La conscience, c'est comme la naissance. Nul n'a dispensé un autre de naître par le faut que lui-même était né, n'est-ce pas.
Ce Yeshoua, Dieu-sauve, semble avoir causé la perte de beaucoup. Est-ce un dieu perdeur ? Car enfin, s'il y a des dieux, à regarder l'Histoire, il doit bien y avoir aussi des dieux perdeurs dont les pauvres humains sont les jouets.
- Sans doute
Le nom de Jésus lui-même ne vient-il pas du verbe "sauver" ?

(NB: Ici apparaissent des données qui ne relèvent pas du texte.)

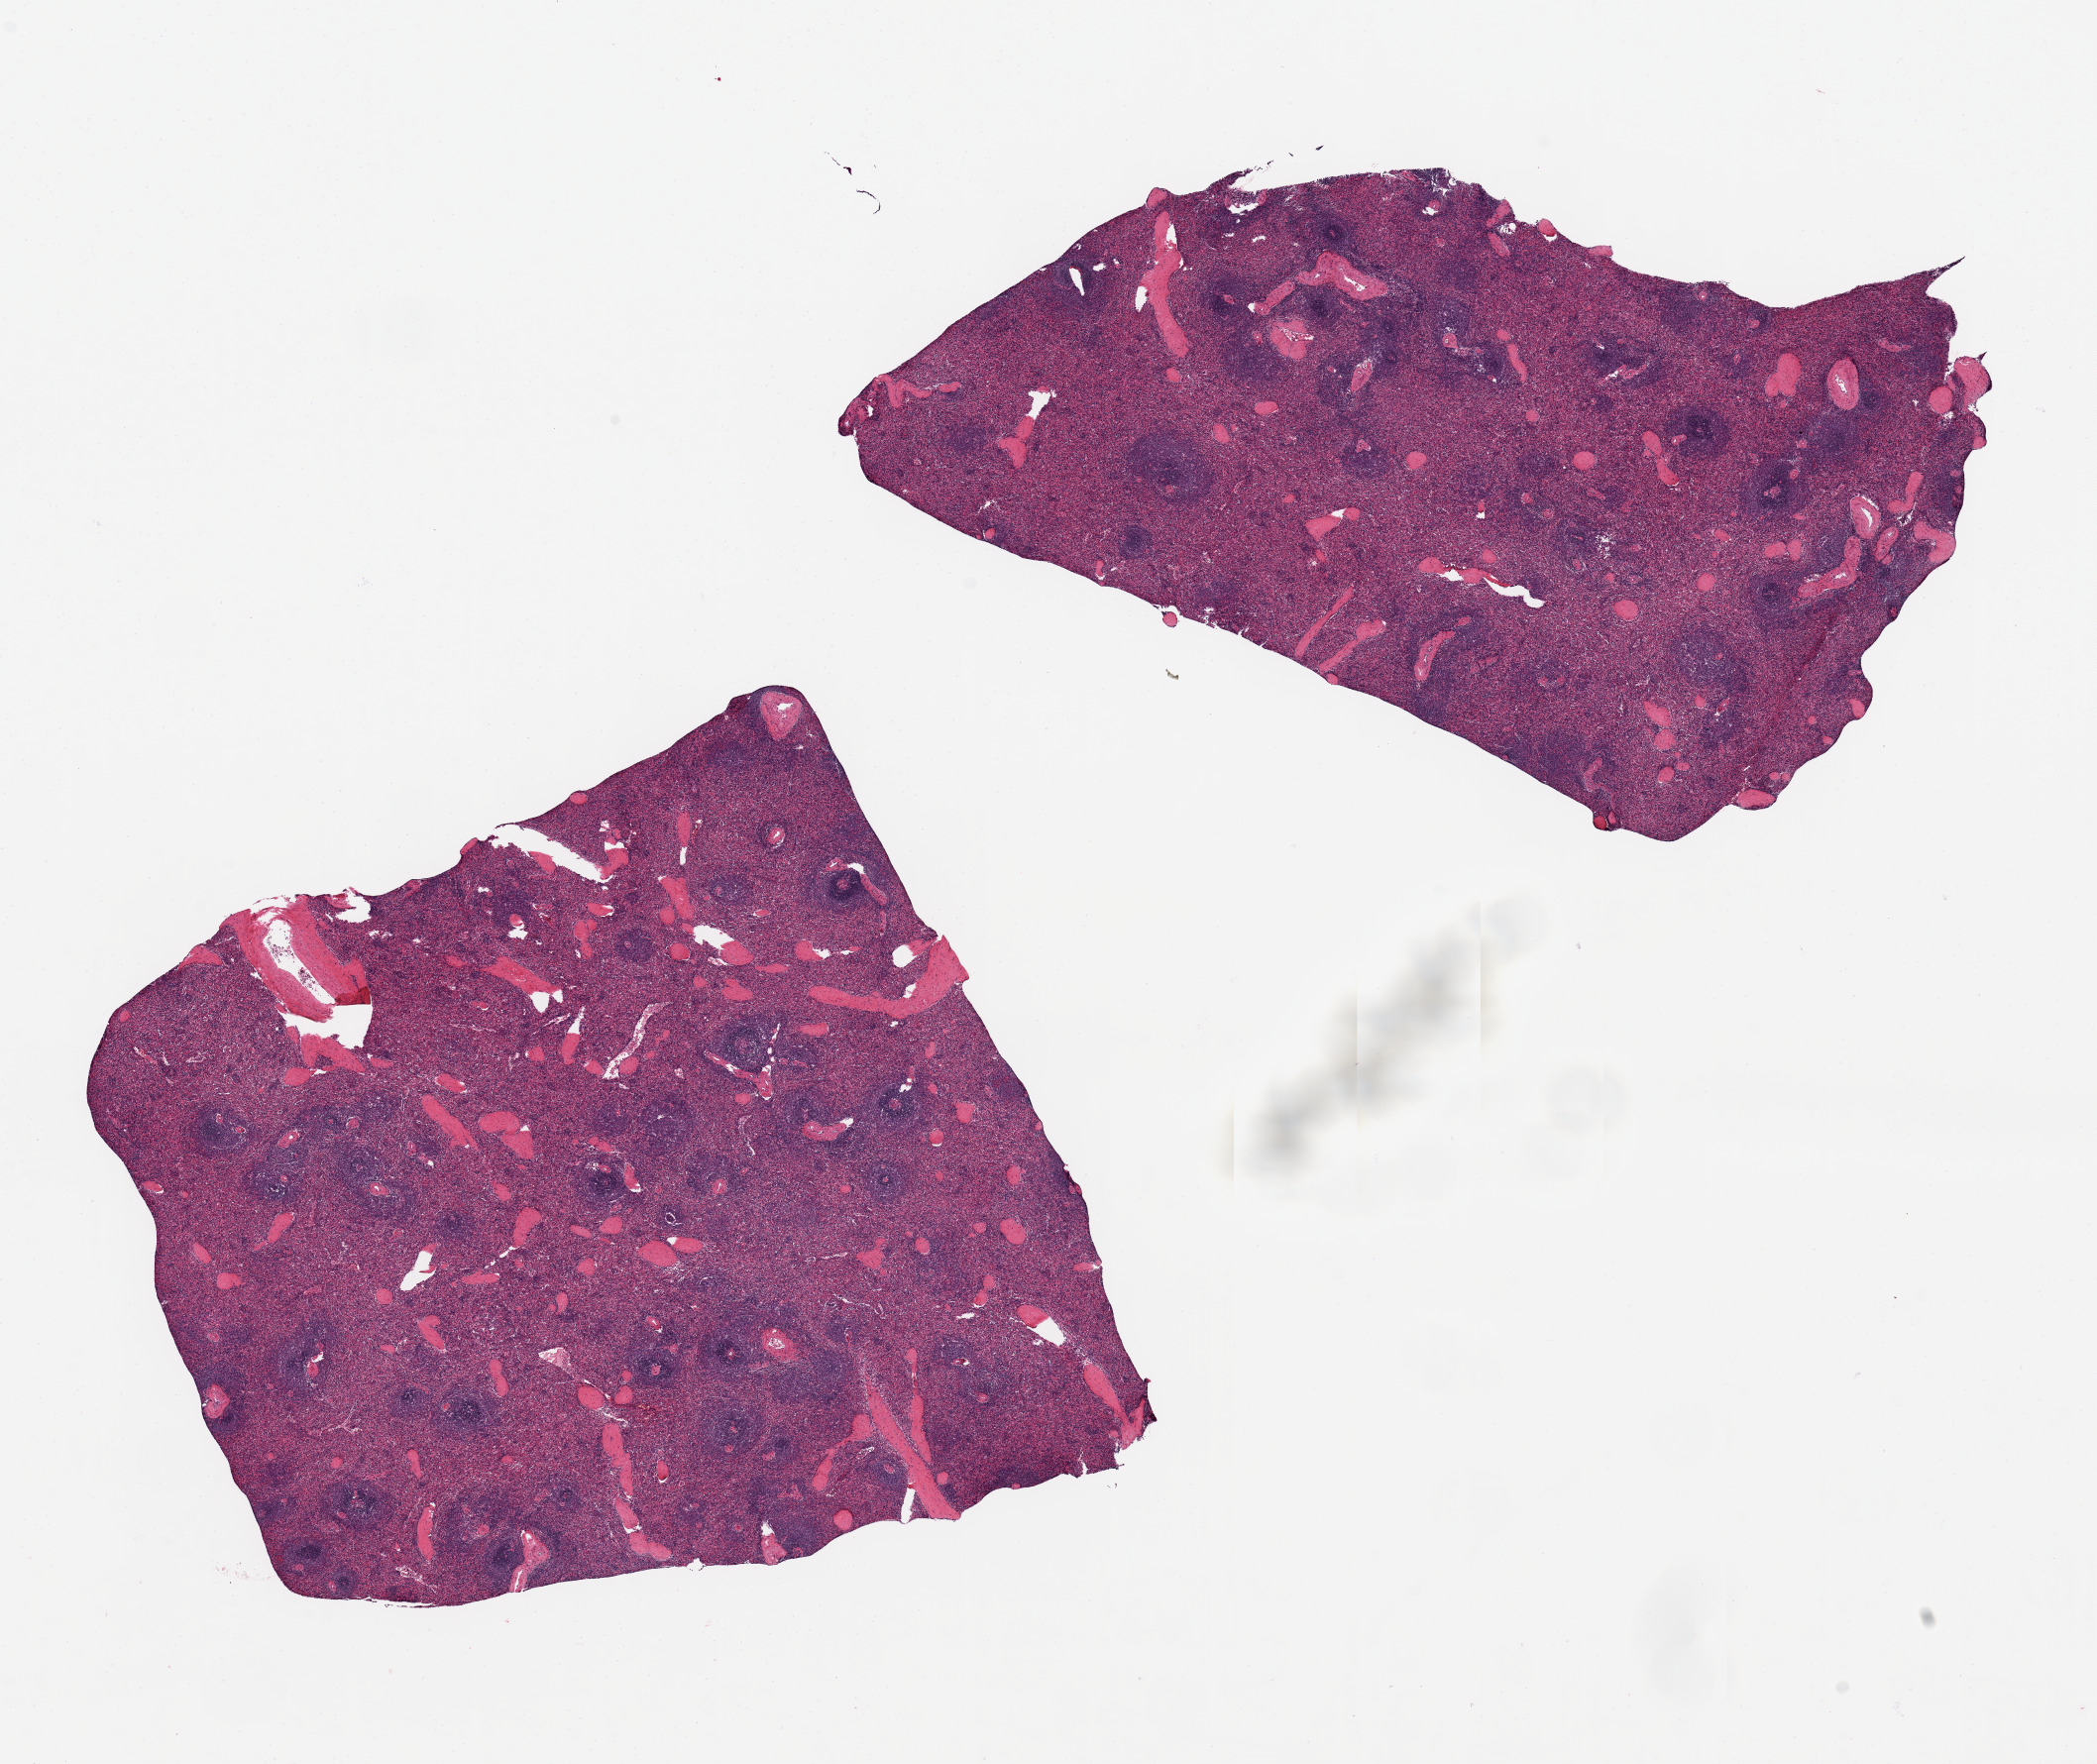
Haematoxylin and eosin whole-slide image, shown as a low-resolution overview of the whole scanned area (about 16.7 x 14.1 mm); PAXgene-fixed, paraffin-embedded tissue; section of spleen (target tissue); donor tissue sample. Donor: male.
Reviewer comment on this tissue sample: 2 aliquots, ~7x6mm.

- Si. Yeshoua : "Dieu sauve" ; Dieu, ou plus exactement en hébreu comme vous savez le nom divin en quatre lettres, YHWH sauve, répondit Simon.
Elle n'était pas croyante. Elle ne croyait pas en quelque chose, pas même vraiment en quelqu'un, me semblait-il. Elle croyait. Comme on aurait pu dire aussi bien : elle voyait, ou elle entendait. Ce verbe "croire" était pour elle sans complément. Il ne signifiait pas, à ce que je comprenais, l'adhésion à une foi, mais à un événement qui se produisait dans sa vie, de l'ordre de la présence. Il y avait pour elle dans l'invisible un autre avec lequel elle était.